Comparing the method with the same tweets dataset and DJIA trends used in [BMZ11], our simple classification model based on the vector space model has achieved about 80% accuracy. Applying the noise detection method, irrelevant tweets are filtered out from the training set,
124 CHAPTER 9. METHODS FOR DJIA INDEX PREDICTION
Figure 9.5: Time series of the return on investment (ROI) of three prediction models: random, without noise removal, with noise removal. The test period spans three months, i.e. from October to December 2008. Source: [MPD+].
and accuracy grows up to 88.9%, outperforming both our base classifier and the best prediction method based on social network posts proposed in [BMZ11].
Finally, a trading protocol has been added in order to perform buy/sell operations on the basis of the prediction methods proposed. The trading experiments show the total return on investment (ROI) from the initial capital.
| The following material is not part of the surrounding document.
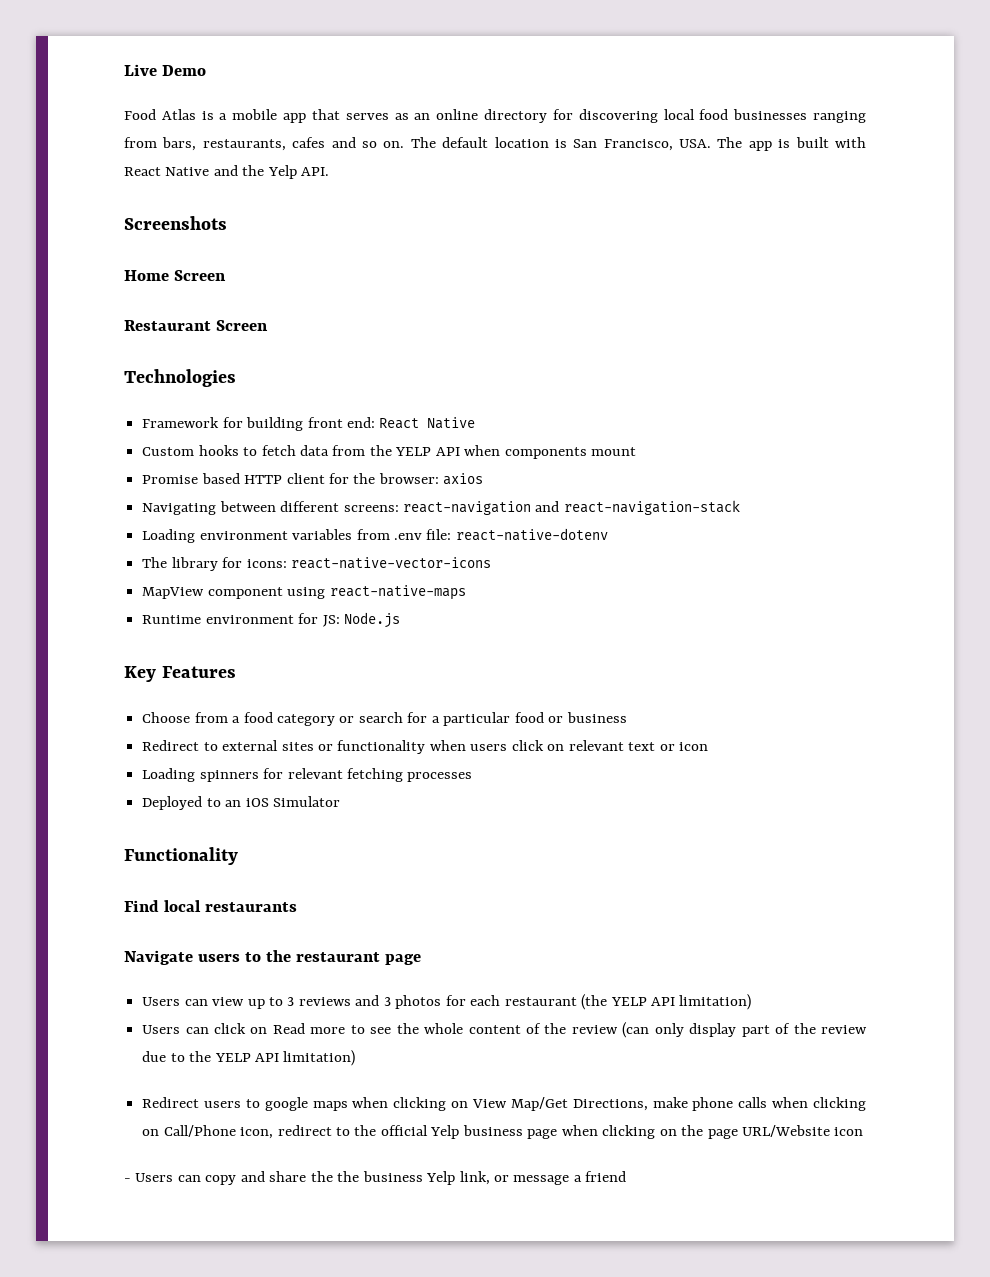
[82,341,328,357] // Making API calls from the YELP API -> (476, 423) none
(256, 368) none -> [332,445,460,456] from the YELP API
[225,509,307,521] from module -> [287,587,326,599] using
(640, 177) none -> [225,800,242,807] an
The values without and with noise removal are 56% and 84% respectively, considering three months as the test period.
Part IV
Big Data Mining and Machine Learning
Methods for Job Search
10
A skillset-based job recommender
In this chapter, a job recommendation approach is introduced, where the best job is suggested to a given candidate based on the semantic similarity between skills extracted from LinkedIn users. A job clustering is first proposed to find and group semantically similar jobs. Based on this clustering, a novel method is introduced to match candidates with jobs. The basic idea is to discover similarity between different job positions, and then to find out their latent associations with people’s skills.
As far as we know, the most similar work with respect to our proposal and used data is by Bastian et al. [BHV+14], who constructed a folksonomy of skills and implemented a skill recommender system. In particular, their goal was to analyze the users’ skillsets extracted from LinkedIn with the aim of helping users into profile skill filling. The authors pointed out the feasibility as well as the practical utility of job recommendation based on LinkedIn users’ skills, without further discussion and detailed analysis.
10.1
Building a hierarchy of job positions
This section explains how LinkedIn public profiles can be used to build a hierarchical clustering of jobs. Hierarchical clustering aids to build a folksonomy (i.e. a user-defined taxonomy) of jobs. Such a folksonomy is useful to correlate distinct job positions, whereas only each person’s job history is normally available. Therefore, a good job clustering is an important first step for systems that match candidates with jobs, namely job recommendation systems as well as recruitment systems.